His firm, Thayer Communications and Consulting LLC, works for two Central Kentucky horse breeders, a Louisiana-based horse farm and the Kentucky Speedway motorsports racetrack.
Thayer has said he is likely to carry the governor’s proposed constitutional amendment to allow casino gambling. The measure is expected to allow up to five casinos at racetracks and up to two free-standing casinos.
Thayer’s clients became an issue after a Frankfort-based pastor raised questions about whether Thayer might personally benefit if his firm represented horse industry clients that could directly gain if Kentucky approves expanded gambling, as the Herald-Leader first reported. . That prompted Democratic Gov. Steve Beshear to rush to his defense.
Thayer’s client lists include two farms whose owners have politically supported both Thayer and Beshear in the past, as well as an out-of-state farm:
- — Lexington’s Millennium Farms, which is owned by Rosendo Parra of Austin, Texas. A review of campaign contributions shows that Parra and his wife, Cheryl, gave a total of $2,000 to Thayer in 2008. Millennium’s farm manager, Bobby Miller, gave Beshear $500 in 2007. Parra issued a statement, as well:
“Mr. Thayer is in my employ simply because of his knowledge of the industry and his Marketing/Public Relations expertise and for no other reason. There are no projects that Mr. Thayer does for my farm that have an impact on the legislative process, nor am I the beneficiary of that process,” Parra said.

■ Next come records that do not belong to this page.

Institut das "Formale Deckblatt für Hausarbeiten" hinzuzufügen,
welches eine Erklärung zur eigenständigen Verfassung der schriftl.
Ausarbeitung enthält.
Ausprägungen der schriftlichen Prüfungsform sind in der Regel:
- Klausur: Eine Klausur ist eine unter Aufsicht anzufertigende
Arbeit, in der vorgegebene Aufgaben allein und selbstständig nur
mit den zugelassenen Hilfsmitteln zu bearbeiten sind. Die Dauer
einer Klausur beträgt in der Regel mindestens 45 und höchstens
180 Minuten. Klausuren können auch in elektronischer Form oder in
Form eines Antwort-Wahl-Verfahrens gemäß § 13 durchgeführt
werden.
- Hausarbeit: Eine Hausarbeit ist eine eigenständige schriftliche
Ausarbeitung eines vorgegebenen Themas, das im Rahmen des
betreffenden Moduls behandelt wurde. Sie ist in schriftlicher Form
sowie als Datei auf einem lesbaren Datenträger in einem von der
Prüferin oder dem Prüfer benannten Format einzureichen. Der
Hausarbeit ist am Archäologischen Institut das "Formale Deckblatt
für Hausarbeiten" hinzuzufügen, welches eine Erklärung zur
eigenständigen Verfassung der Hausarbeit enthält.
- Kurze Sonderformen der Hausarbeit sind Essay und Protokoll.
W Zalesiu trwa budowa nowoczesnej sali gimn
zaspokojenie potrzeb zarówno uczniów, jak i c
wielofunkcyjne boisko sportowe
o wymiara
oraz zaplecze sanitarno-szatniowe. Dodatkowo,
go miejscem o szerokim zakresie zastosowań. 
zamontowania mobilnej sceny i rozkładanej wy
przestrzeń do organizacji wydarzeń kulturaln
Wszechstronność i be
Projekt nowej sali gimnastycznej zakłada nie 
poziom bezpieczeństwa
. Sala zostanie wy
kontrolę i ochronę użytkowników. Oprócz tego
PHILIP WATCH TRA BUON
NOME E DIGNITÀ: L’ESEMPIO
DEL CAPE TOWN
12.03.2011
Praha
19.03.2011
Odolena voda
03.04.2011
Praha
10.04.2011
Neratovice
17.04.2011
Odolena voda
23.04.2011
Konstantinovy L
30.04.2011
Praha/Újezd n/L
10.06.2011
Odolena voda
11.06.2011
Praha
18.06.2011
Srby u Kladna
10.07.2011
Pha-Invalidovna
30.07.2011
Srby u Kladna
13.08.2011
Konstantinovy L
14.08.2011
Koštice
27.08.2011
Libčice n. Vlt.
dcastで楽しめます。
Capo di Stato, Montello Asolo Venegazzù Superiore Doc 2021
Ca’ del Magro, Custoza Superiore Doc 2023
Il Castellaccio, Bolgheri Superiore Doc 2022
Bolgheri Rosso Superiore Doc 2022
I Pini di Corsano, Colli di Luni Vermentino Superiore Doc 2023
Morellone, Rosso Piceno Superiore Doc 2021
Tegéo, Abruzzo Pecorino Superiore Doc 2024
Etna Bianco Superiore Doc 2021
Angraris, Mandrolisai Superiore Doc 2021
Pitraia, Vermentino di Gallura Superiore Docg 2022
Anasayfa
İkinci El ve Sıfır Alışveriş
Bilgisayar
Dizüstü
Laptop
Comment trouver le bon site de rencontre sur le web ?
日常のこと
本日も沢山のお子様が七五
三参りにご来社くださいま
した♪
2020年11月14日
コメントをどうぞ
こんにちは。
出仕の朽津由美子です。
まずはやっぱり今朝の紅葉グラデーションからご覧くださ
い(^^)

- — Wintergreen Stallion Station in Midway. It is owned by John Greely. He contributed a total of $1,400 to Thayer between 2006 and 2011 and gave Beshear’s campaigns $2,000 between 2007 and 2011.

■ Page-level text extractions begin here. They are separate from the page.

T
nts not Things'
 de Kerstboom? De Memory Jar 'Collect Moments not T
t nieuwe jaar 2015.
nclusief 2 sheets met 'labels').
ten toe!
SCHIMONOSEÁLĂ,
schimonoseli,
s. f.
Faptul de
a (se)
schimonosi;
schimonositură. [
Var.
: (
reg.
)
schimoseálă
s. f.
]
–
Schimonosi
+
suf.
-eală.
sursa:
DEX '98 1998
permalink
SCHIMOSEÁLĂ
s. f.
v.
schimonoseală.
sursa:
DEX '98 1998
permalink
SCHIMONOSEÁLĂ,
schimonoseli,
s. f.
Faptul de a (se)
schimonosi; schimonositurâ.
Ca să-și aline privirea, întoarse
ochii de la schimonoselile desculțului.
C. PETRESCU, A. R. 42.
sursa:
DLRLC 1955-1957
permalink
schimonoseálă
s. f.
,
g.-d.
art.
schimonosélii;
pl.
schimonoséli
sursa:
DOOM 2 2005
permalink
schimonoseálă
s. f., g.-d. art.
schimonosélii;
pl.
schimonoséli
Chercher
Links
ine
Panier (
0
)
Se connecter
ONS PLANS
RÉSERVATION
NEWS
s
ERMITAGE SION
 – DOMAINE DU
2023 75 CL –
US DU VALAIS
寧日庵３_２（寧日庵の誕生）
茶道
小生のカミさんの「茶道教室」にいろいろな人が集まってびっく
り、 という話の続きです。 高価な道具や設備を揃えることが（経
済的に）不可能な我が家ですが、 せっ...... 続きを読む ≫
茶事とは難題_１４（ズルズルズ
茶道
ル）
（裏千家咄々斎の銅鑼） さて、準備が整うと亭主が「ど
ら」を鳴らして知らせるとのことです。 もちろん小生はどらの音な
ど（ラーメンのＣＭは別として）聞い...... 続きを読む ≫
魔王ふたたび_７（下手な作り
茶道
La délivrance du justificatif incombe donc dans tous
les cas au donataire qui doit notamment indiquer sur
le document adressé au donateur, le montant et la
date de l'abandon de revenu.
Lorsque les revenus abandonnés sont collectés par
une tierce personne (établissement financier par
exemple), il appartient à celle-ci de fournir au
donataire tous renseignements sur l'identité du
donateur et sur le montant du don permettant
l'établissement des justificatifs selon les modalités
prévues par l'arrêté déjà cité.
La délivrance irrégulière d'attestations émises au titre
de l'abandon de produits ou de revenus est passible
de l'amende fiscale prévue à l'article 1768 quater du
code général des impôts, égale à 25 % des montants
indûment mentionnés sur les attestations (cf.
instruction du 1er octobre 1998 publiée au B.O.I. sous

- — Whispering Oaks Farm in Carencro, La. It is owned by Carrol Castille, who frequently raced horses in the Breeder’s Cup. Thayer previously worked as public relations director for the Breeder’s Cup.

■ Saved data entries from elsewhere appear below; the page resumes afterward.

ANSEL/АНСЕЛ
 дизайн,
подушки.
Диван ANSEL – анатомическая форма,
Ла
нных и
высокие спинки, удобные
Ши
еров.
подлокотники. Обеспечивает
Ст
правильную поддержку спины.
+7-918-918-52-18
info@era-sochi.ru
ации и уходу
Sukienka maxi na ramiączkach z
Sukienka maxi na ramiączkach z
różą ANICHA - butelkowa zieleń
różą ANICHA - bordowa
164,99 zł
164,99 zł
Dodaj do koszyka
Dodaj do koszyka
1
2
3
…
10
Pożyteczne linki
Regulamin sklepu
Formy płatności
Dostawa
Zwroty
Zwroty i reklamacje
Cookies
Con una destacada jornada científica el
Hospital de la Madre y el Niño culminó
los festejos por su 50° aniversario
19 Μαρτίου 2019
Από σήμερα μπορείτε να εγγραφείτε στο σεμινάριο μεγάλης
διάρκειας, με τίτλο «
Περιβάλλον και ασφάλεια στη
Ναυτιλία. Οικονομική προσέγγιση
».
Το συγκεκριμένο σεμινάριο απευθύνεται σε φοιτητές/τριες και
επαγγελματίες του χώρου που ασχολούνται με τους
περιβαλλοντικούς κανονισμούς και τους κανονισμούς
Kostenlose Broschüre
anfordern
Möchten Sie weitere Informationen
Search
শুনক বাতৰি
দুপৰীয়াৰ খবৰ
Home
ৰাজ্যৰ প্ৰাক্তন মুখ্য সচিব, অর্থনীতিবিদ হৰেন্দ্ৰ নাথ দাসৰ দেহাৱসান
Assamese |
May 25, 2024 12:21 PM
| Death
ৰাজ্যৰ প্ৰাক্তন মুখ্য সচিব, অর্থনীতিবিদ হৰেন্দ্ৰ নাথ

- — The Kentucky Speedway motorsports racetrack in Sparta.
Thayer requested a legislative ethics commission opinion about whether he could proceed with carrying the constitutional amendment if it would benefit the horse industry. (You can read the letter on PageOne Kentucky. )
“The implication that a legislator who wants to allow the people to decide an issue is somehow engaging in a conflict of interest is ludicrous. This is why more and more people don’t want to participate in politics these days,” Thayer said in the statement Thursday. “Personally destroying someone’s reputation is somehow more acceptable than just debating the issues and letting the best ideas rise to the top. I am offended that my integrity was called into question but am happy to put any questions to rest in the interest of moving this issue forward.”
Thayer hasn’t disclosed any of the details of the constitutional amendment, which requires approval of three-fifths of each legislative chamber, then ratification of voters.
The measure’s unveiling keeps getting pushed back because of uncertainty over the candidate filing deadline, as Lt. Gov. Jerry Abramson explained on Pure Politics this week.